** Opening Records for processing block **
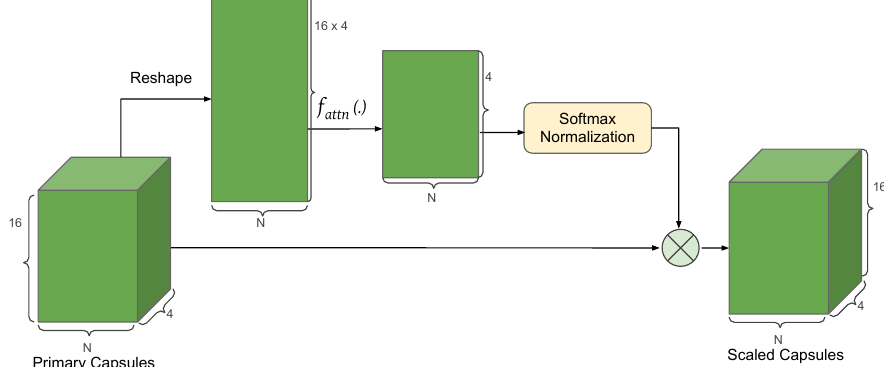
Figure 2. The structure of the attention module. ⊗ stands for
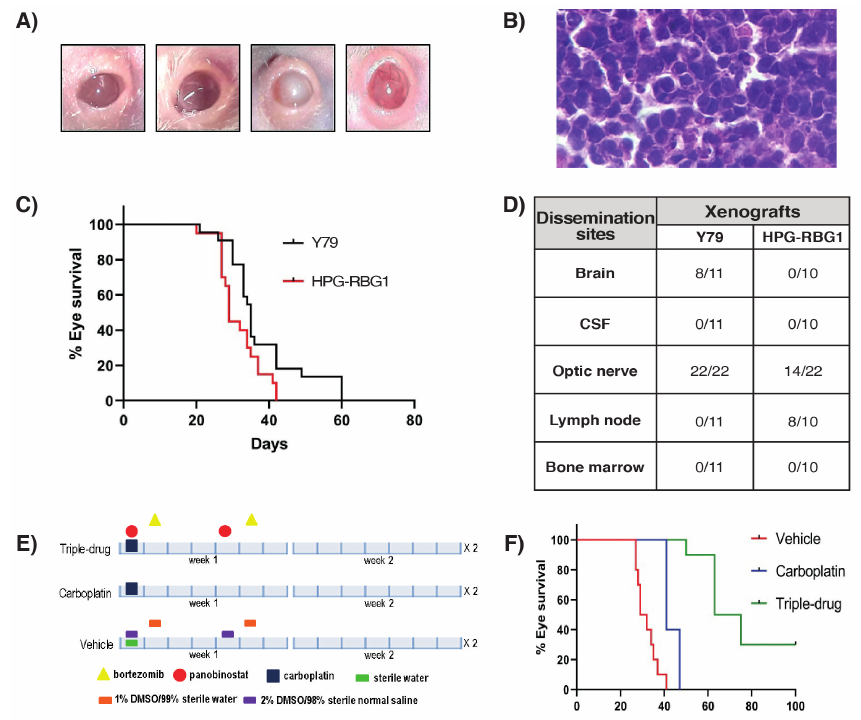
Figure 6. ( A ) Macroscopic assessment of tumor growth after intravitreal injection of HPG-RBG1 cells to immunodeficient mice. Progressive stages of tumor growth from stage 0 corresponding to the normal mouse eye to stage 1 showing small tumors in the posterior segment, stage 2 with the presence of tumor filling the full posterior segment and increase in the eye size, and stage 3 with eyes three-fold the normal size and proptosis; ( B ) Hematoxylin & eosin of the CDXs eye showing the same characteristics (large, anaplastic cells) as those observed for the orbital tumor of Patient 2 (40x); ( C ) Eye survival curves of HPG-RBG1 CDXs and the reference model Y79 (commercial cell line with MYCN ampl ) for n = 10–11 animals per group (log-rank test, p < 0.05); ( D ) Tumor dissemination pattern in Y79 and HPG-RBG1 CDXs ( n = 10 − 11 in each group) by RT-qPCR; ( E ) Experimental scheme design on the basis of in vitro sensitivity obtained by HTS and previous reports of pharmacologically attainable concentrations; ( F ) Eye survival curves of HPG-RBG1 after two cycles of vehicle, standard chemotherapy (carboplatin 34 mg/kg, ip), or the proposed chemotherapy treatment scheme for n = 5 animals per group (log-rank test, p <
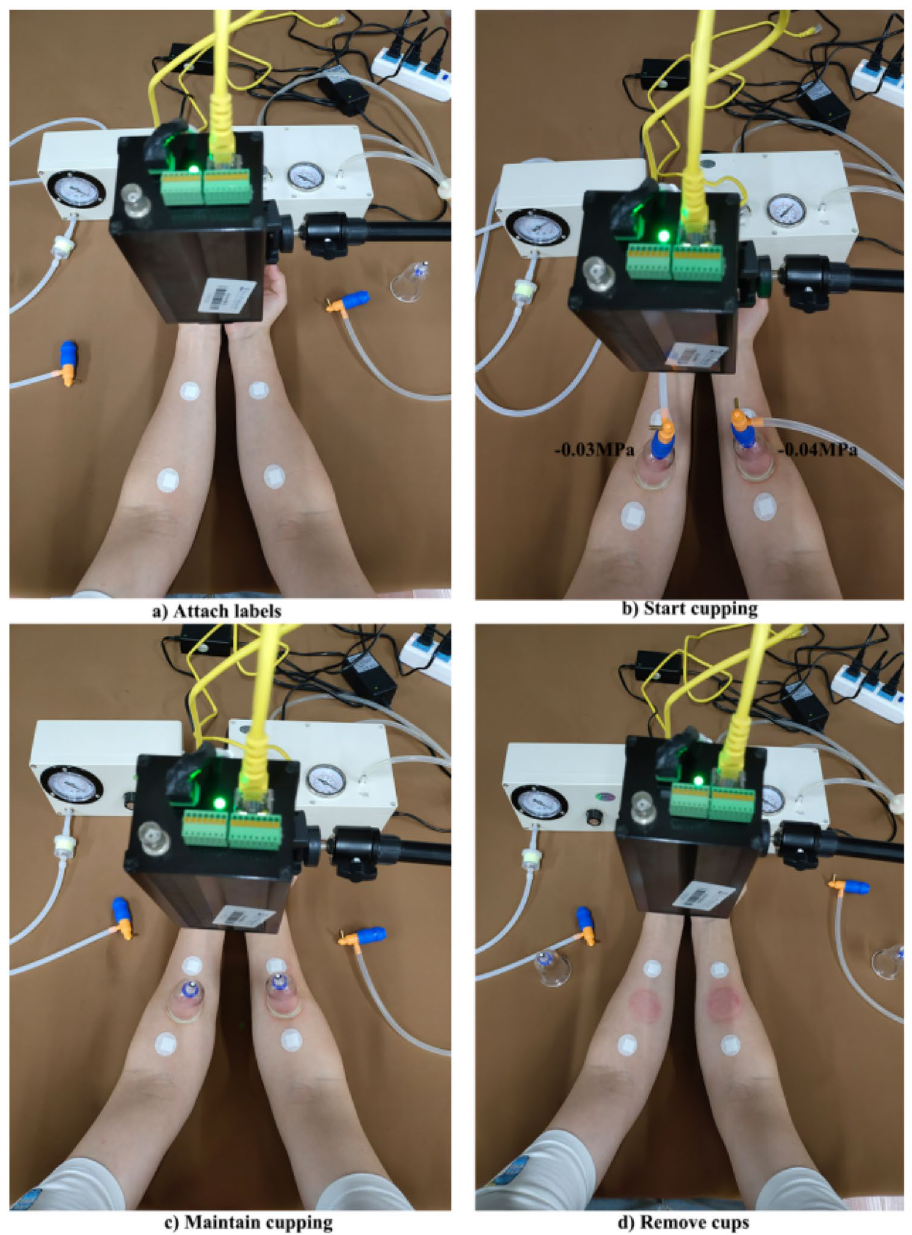
Figure 2. Complete process of the cupping test at two different negative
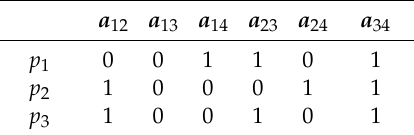
Table 4. Information table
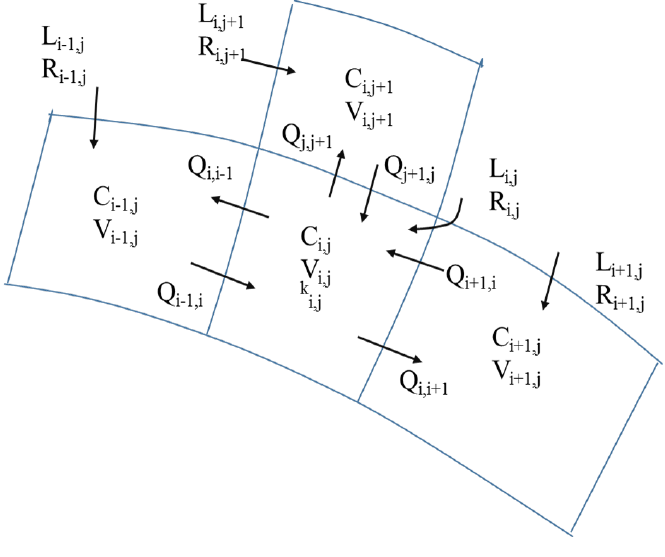
Figure 5. A diagram of tidal model segments.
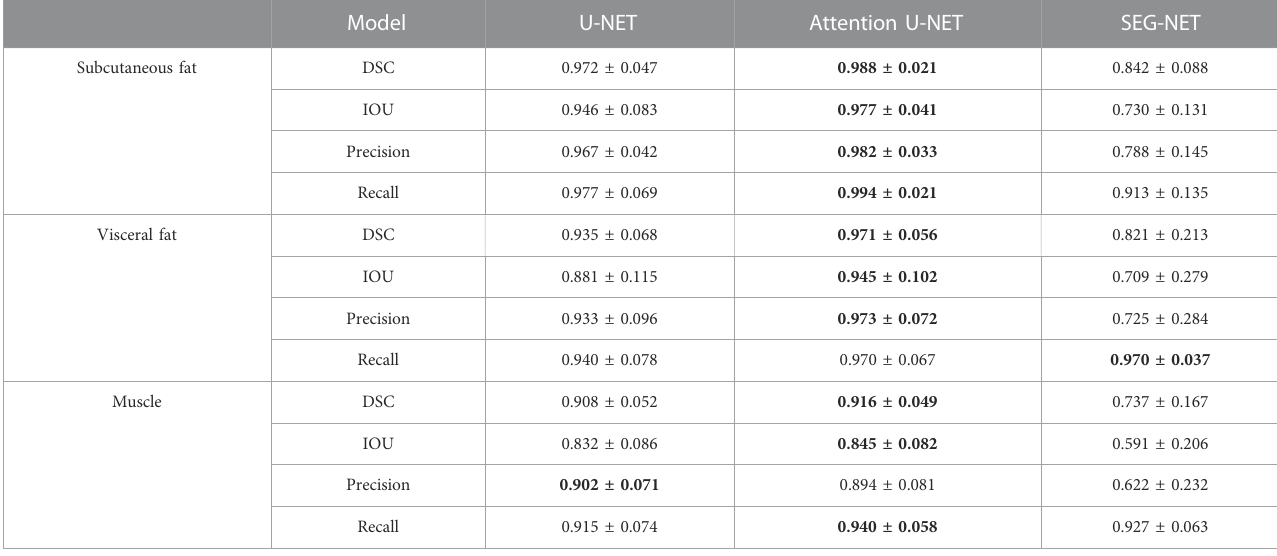
TABLE 3 Statistics of agreement between manual and automatic segmentations in the independent test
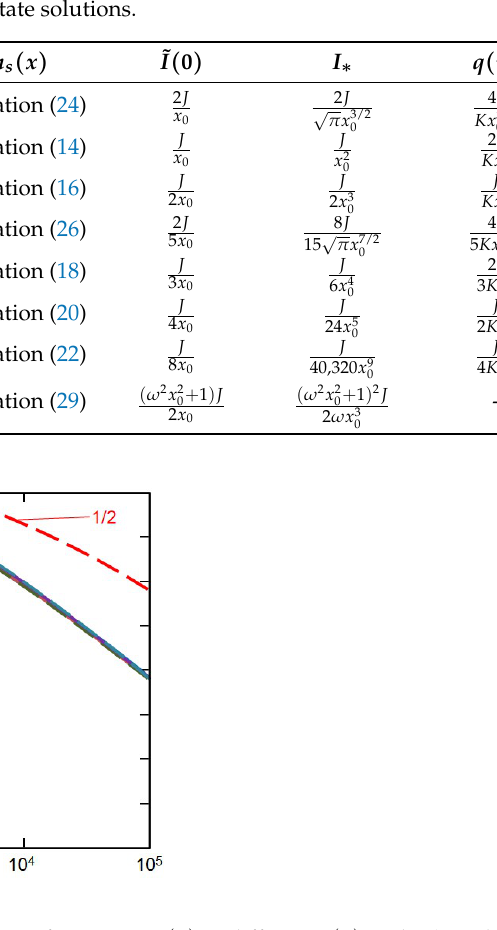
Figure 2. The steady-state density distribution functions n s ( x ) at different I ( x ) and ν (numbers at the curves) accordingly to Table 1. System parameters correspond to Figure 1 and J = 546 FI s − 1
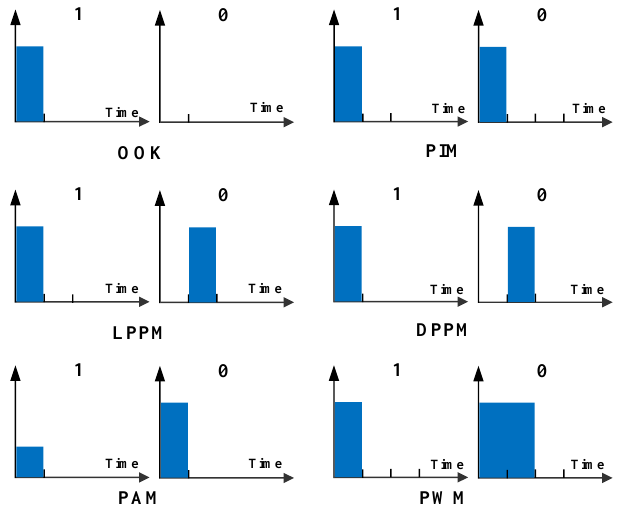
Figure 1. Symbol structure of several modulation modes of optical communication when M = 1 [37].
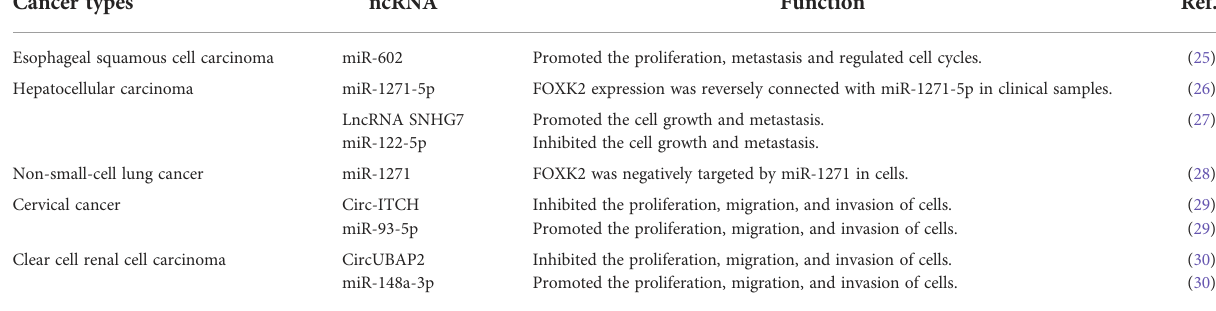
TABLE 1 ncRNAs targeting FOXK2 in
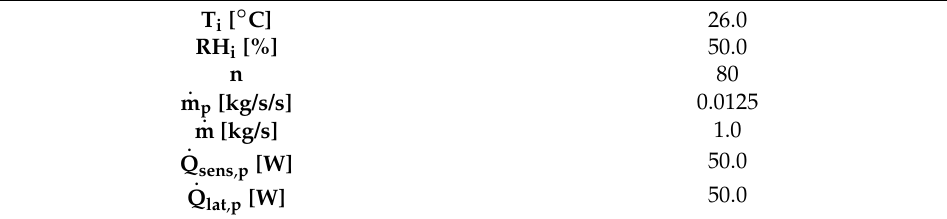
Table 2. Boundary conditions assumed in the simulations (part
** Closing Records for processing block **
_Task brief_: Report all lines of the data that include the word "structure".

_Problem solution_:
Figure 2. The structure of the attention module. ⊗ stands for
Figure 1. Symbol structure of several modulation modes of optical communication when M = 1 [37].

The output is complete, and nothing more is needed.